Why are we still running MRS with IIS 8.5 on Windows Server 2012 R2 using NetworkService?
See for details see http://portal.smartertools.com/kb/a2814/set-up-smartermail-as-an-iis-site-in-iis-8.aspx.
From what I understand the NetworkService account has the following privileges:
- SE_ASSIGNPRIMARYTOKEN_NAME (disabled)
- SE_AUDIT_NAME (disabled)
- SE_CHANGE_NOTIFY_NAME (enabled)
- SE_CREATE_GLOBAL_NAME (enabled)
- SE_IMPERSONATE_NAME (enabled)
- SE_INCREASE_QUOTA_NAME (disabled)
- SE_SHUTDOWN_NAME (disabled)
- SE_UNDOCK_NAME (disabled)
- Any privileges assigned to users and authenticated user
Again, from what I understand the ApplicationPoolIdentity is assigned membership of the Users group as well as the IIS_IUSRS group.
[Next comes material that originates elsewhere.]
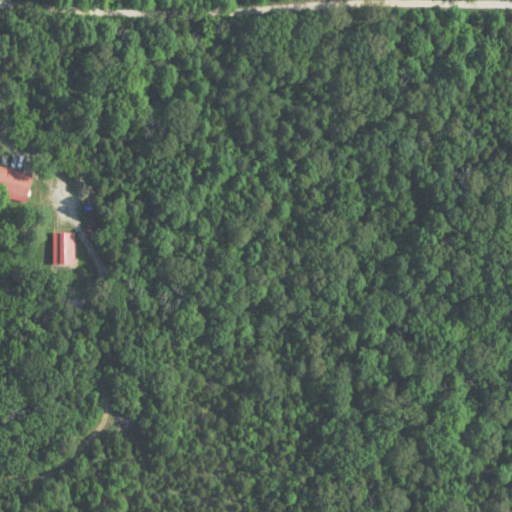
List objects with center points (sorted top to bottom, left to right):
road: (255, 6)
building: (14, 186)
building: (60, 251)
On first glance this may look somewhat worrying, however the Users group has somewhat limited NTFS rights. When I setup the MRS folder I removed Users Group from the MRS folder and add the ApplicationPoolIdentity with R/W.
Now, I'm guessing that we can do better than this and mark most of the R/O with a more limited set R/W!
Finally, I've been running SmarterMail V12 and V13 with ApplicationPoolIdentity without an issue.